Bildqualität: Der deutschen DVD-Veröffentlichung hat sich e-m-s angenommen und bietet zwei Alternativen; der geneigte Fan kann eine Single-DVD oder eine Doppel-DVD erwerben, die sich im Bonusmaterial (d’oh) unterscheiden. Beiden gemein ist ein angesichts des Alters und Budgets des Films bemerkenswerter anamorpher 2.35:1-Transfer, der aus dem vorhandenen Material das Optimum herausholt und frei von Verschmutzungen und Defekten ist.
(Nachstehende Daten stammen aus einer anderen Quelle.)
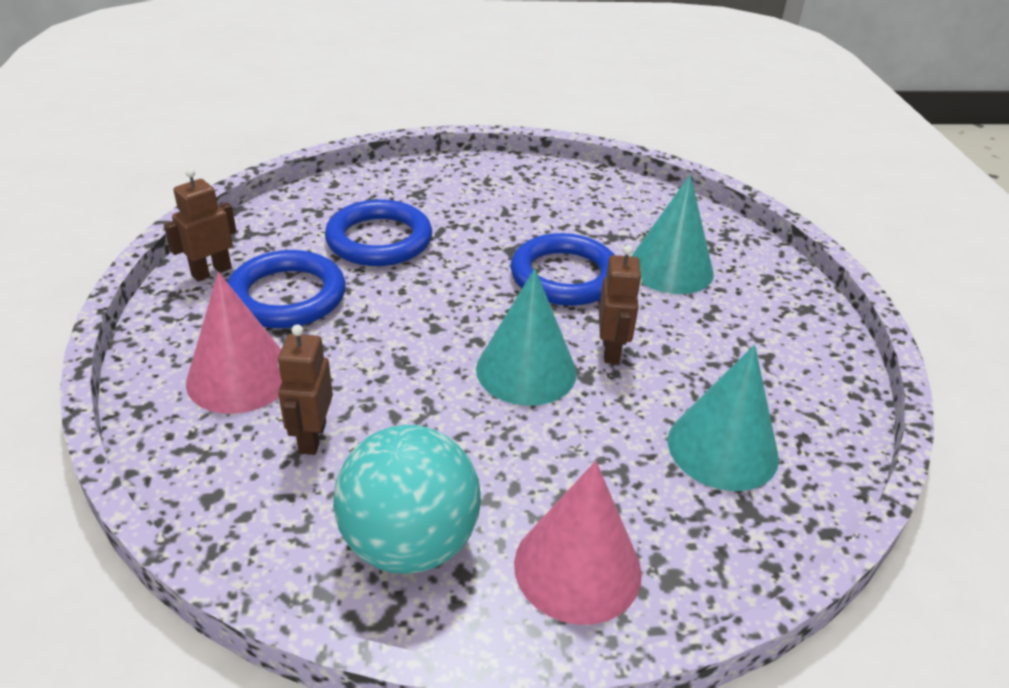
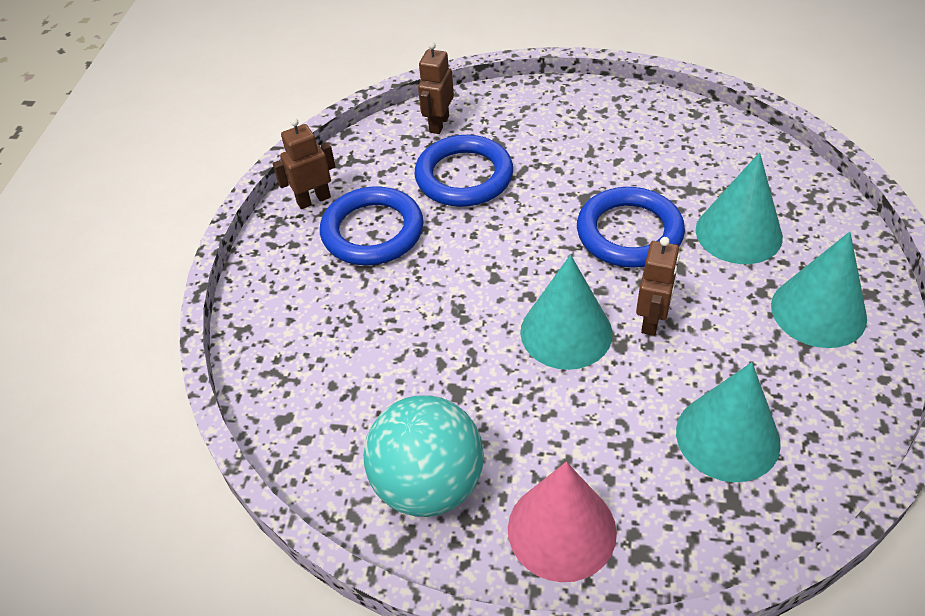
camera: 20 degrees right, 10 degrees up
(240, 377) = (321, 310): pink cone -> none
(312, 437) = (369, 376): brown robot -> brown robot (439, 124)
(768, 327) = (818, 311): none -> turquoise cone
Schärfe- und Kontrastwerte sind sicherlich nicht ganz mit einer aktuellen Major-Superbit-HD-Veröffentlichung zu vergleichen, aber aller Ehren wert.

Tonqualität: Satte vier Tonspuren werden geboten – neben dem (von mir selbstredend präferierten) Original-Ton im ebenso originalen Mono (was fraglos etwas dumpf wirkt und in den Dialogen mit leichtem Rauschen zu kämpfen hat), stehen drei deutschsprachige Tonspuren zur Auswahl. Neben einer Neusynchronisation in dts und Dolby 5.1 gibt’s auch die ursprüngliche alte Synchro in Dolby 2.0 (da ich nicht reingehört habe, kann ich weder zur Qualität noch zu Unterschieden etwas sagen. Verklagt mich). Deutsche Untertitel, die aber an der Synchronfassung (ob alt oder neu – what do I know?) kleben, werden mitgeliefert.
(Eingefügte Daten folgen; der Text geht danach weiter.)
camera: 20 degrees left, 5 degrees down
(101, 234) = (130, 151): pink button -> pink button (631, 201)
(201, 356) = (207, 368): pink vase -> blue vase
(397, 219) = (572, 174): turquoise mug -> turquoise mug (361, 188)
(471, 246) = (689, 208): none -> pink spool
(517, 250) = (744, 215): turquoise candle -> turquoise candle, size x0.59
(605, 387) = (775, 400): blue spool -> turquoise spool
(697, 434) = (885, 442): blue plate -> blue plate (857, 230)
Extras: Beide Versionen bieten einen Audiokommentar von John Carpenter sowie ein 23-minütiges Interview mit John Carpenter und Austin Stoker. Dazu finden sich der Originaltrailer, die alte deutsche Vorspannsequenz, US-Rundfunkspots und eine Artworkgalerie. Die 2-DVD-Edition packt auf dem zweiten Silberling noch eine gut einstündige Dokumentation und eine Trailershow dazu.
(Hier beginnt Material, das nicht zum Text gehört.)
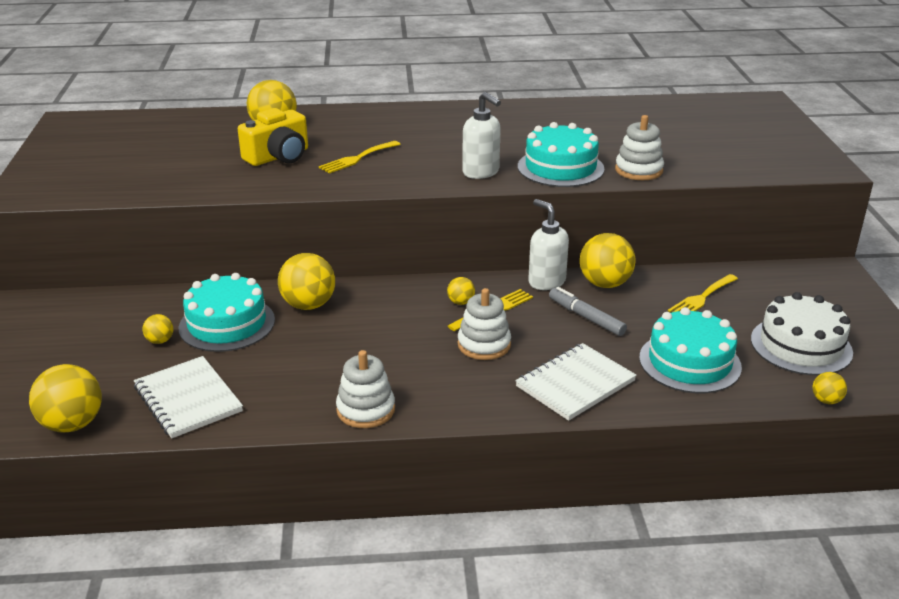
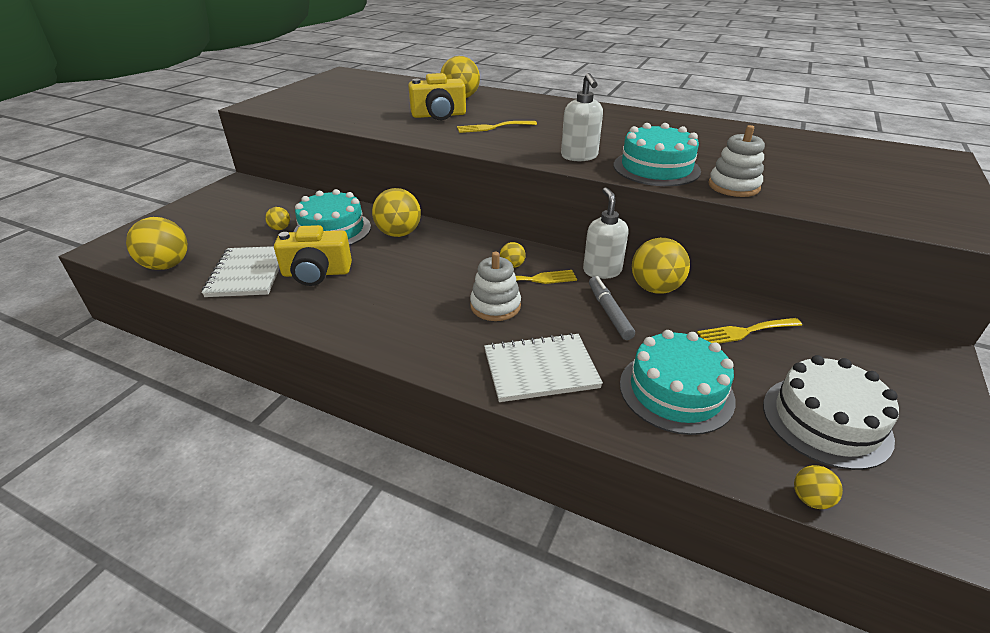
camera: 30 degrees right, 5 degrees up
(267, 373) = (316, 273): none -> yellow camera
(365, 410) = (349, 326): white stacking toy -> none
Fazit: „Assault – Anschlag bei Nacht“ ist, um’s kurz zu machen, schlicht und ergreifend ein Meisterwerk, ein hervorragendes Beispiel dafür, dass echtes Talent, wie es Carpenter damals noch im Übermaß besaß, aus den Limitierungen eines geringen Budgets eine Tugend machen kann. „Assault“ ist minimalistisches Terrorkino vom Feinsten, eine fulminante Komibination aus Action, Spannung und blankem Horror – das Genre auf die blanken Notwendigkeiten heruntergerechnet und perfektioniert; nicht von ungefähr wurde der Film zu einer oft kopierten, aber nie erreichten (auch nicht von Carpenter selbst). Blaupause für das Subgenre des „Belagerungsfilms“ (und ratet mal, wo Tarantino die „soll-ich-die-letzten-zwei-Kugeln-für-uns-aufheben?“-Dialogsequenz aus „From Dusk Till Dawn“ her hat…). Ich wüsste nicht, was an diesem Film zu verbessern wäre – an all time classic!